Text data pulled from the pages
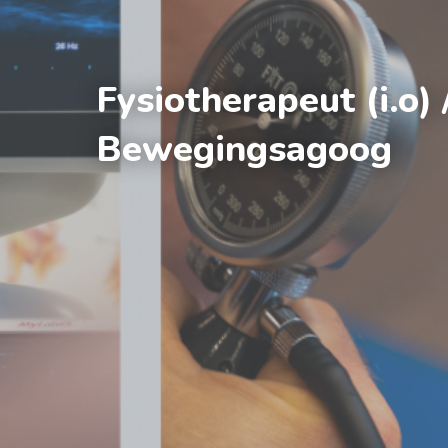
Fysiotherapeut (i.o) 
Bewegingsagoog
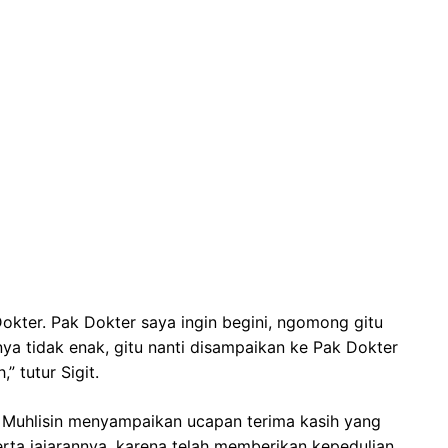
okter. Pak Dokter saya ingin begini, ngomong gitu
nya tidak enak, gitu nanti disampaikan ke Pak Dokter
” tutur Sigit.
 Muhlisin menyampaikan ucapan terima kasih yang
rta jajarannya, karena telah memberikan kepedulian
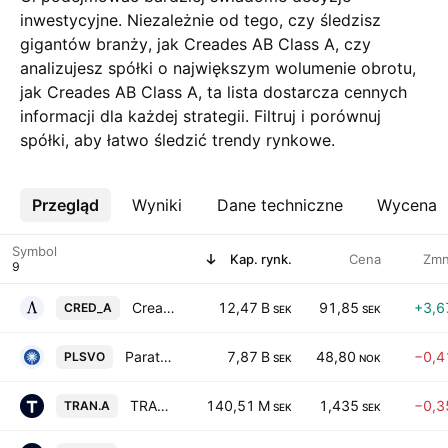
inwestycyjne. Niezależnie od tego, czy śledzisz
gigantów branży, jak Creades AB Class A, czy
analizujesz spółki o największym wolumenie obrotu,
jak Creades AB Class A, ta lista dostarcza cennych
informacji dla każdej strategii. Filtruj i porównuj
spółki, aby łatwo śledzić trendy rynkowe.
Przegląd
Więcej
Wyniki
Dane techniczne
Wycena
Symbol
Kap. rynk.
Cena
Zm
Creades AB Class A
12,47 B
91,85
+3,6
CRED_A
SEK
SEK
Paratus Energy Services Ltd.
7,87 B
48,80
−0,4
PLSVO
SEK
NOK
TRANSFERATOR AB CLASS A
140,51 M
1,435
−0,3
TRAN.A
SEK
SEK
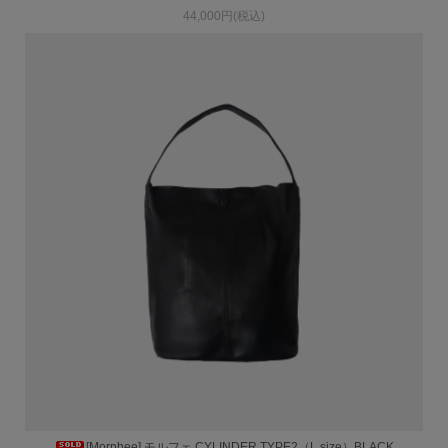
44,000円(税込)
[Morphee] モルフェ CYLINDER TYPE2（L size）BLACK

▶ To-do item:
Give back every line of text from all the items above, unchanged, and leave the pictures out.

▶ Solution below:
Fysiotherapeut (i.o) 
Bewegingsagoog
okter. Pak Dokter saya ingin begini, ngomong gitu
nya tidak enak, gitu nanti disampaikan ke Pak Dokter
” tutur Sigit.
 Muhlisin menyampaikan ucapan terima kasih yang
rta jajarannya, karena telah memberikan kepedulian
inwestycyjne. Niezależnie od tego, czy śledzisz
gigantów branży, jak Creades AB Class A, czy
analizujesz spółki o największym wolumenie obrotu,
jak Creades AB Class A, ta lista dostarcza cennych
informacji dla każdej strategii. Filtruj i porównuj
spółki, aby łatwo śledzić trendy rynkowe.
Przegląd
Więcej
Wyniki
Dane techniczne
Wycena
Symbol
Kap. rynk.
Cena
Zm
Creades AB Class A
12,47 B
91,85
+3,6
CRED_A
SEK
SEK
Paratus Energy Services Ltd.
7,87 B
48,80
−0,4
PLSVO
SEK
NOK
TRANSFERATOR AB CLASS A
140,51 M
1,435
−0,3
TRAN.A
SEK
SEK
44,000円(税込)
[Morphee] モルフェ CYLINDER TYPE2（L size）BLACK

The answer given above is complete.